@chirrapp/sbd
v2.1.0
Published
Split text into sentences using vanilla sentence boundary detection (SBD) algorithm
Downloads
7
Maintainers
Readme
Sentence boundary detection
The library is a fork of @Tessmore's sbd. Unlike the original version, the fork's focused on a single use case and removes extra options.
Split text into sentences with the vanilla strategy (i.e working ~95% of the time).
- Split a text based on period, question- and exclamation marks.
- Skips (most) abbreviations (Mr., Mrs., PhD.)
- Skips numbers/currency.
- Skips urls, websites, email addresses, phone nr.

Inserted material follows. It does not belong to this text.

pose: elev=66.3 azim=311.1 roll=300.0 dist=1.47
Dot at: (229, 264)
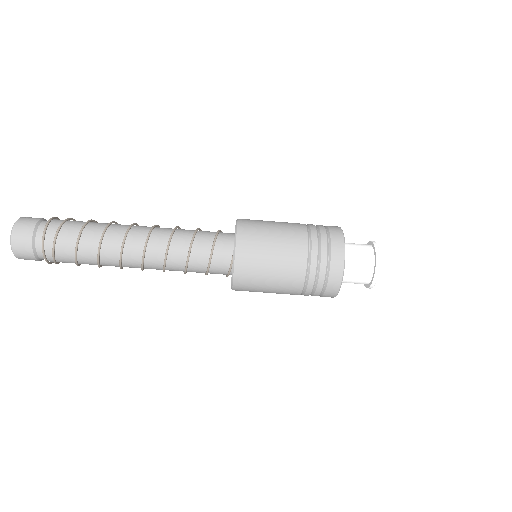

- Counts ellipsis and ?! as single punctuation.
Installation
The library is available as an npm package published at the GitHub Registry. To install @chirrapp/sbd run:
npm install @chirrapp/sbd --save
# Or using Yarn:
yarn add @chirrapp/sbd
Using
import { sentences } from "@chirrapp/sbd";
sentences(
"On Jan. 20, former Sen. Barack Obama became the 44th President of the U.S. Millions attended the Inauguration."
);
//=> [
//=> "On Jan. 20, former Sen. Barack Obama became the 44th President of the U.S.",
//=> "Millions attended the Inauguration.",
//=> ]